Note that the cargo must be shipped in the order given, so using a ship of capacity 14 and splitting the packages into parts like (2, 3, 4, 5), (1, 6, 7), (8), (9), (10) is not allowed. 

初看这道题目时可能意识不到可以用Binary Search来做,因为我们很可能会下意识地把weights作为搜索空间,然后无功而返。实际上我们需要搜索的目标是,从诸多可行的capacity中,找到取值最小的那一个。我们可以挖掘出题目中蕴含的单调性——如果运载量为m时可以在D天之内运完所有货物,那么任何比m更大的运载量一定也能顺利运完。接下来我们需要确定搜索空间,capacity至少应该为max(weights),否则传送带无法搭载重量最大的那份货物,capacity至多只需要sum(weights),此时我们可以在一天之内就运送完所有货物。
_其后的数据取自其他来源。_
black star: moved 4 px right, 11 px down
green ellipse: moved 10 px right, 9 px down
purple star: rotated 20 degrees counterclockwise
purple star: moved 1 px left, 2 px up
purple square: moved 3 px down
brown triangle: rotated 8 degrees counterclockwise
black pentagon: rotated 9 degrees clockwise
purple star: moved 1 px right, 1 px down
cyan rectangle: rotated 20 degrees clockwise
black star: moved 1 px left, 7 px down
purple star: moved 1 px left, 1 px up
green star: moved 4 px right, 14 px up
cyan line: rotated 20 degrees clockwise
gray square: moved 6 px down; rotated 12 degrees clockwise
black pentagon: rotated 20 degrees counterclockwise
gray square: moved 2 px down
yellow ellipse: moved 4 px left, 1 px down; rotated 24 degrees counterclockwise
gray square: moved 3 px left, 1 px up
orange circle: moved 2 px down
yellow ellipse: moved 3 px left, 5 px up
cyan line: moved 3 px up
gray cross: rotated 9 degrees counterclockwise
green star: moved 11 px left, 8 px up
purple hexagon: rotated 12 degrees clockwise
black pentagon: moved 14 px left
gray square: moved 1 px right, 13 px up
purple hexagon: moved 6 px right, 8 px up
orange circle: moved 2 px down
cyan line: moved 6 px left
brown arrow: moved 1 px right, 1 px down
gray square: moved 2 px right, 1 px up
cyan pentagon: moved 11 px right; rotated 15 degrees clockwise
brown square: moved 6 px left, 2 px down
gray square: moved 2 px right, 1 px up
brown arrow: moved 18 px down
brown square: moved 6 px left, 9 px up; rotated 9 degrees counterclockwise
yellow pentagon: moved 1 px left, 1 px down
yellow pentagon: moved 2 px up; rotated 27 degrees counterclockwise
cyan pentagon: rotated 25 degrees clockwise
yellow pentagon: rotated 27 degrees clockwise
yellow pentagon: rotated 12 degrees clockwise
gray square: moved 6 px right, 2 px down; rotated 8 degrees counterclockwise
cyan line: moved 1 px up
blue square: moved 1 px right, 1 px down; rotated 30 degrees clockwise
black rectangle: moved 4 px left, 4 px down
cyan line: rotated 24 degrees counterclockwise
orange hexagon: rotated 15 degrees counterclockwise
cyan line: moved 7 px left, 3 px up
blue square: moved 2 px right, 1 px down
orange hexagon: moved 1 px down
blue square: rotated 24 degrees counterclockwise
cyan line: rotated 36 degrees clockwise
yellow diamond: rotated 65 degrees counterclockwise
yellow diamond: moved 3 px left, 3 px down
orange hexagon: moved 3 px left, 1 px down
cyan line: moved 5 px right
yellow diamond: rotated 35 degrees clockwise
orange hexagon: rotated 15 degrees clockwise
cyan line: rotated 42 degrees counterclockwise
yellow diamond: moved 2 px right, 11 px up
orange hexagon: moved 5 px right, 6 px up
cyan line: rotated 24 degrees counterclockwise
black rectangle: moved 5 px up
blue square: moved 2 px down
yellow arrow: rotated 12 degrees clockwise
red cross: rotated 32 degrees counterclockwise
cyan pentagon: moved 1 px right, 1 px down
我们需要写一个帮助函数feasible,任意输入一个capacity,判断以这个运载量能否顺利完成运货,这个函数以greedy的方式来放置货物,如果当前这个货物放到传送带上后总重量不超过运载量,那么就放置这个货物;否则就把已经放置到传送带上的货物都运走,然后在新一天把这个货物放到传送带上。如果需要的总天数小于等于D天,函数便返回True,否则返回False。我们搜索的最终结果,便是满足feasible(k) == True的最小k值。

现在我们可以照搬之前的模板了。这一解法的时间复杂度是O(nlog\ S),其中n = len(weights), S = sum(weights)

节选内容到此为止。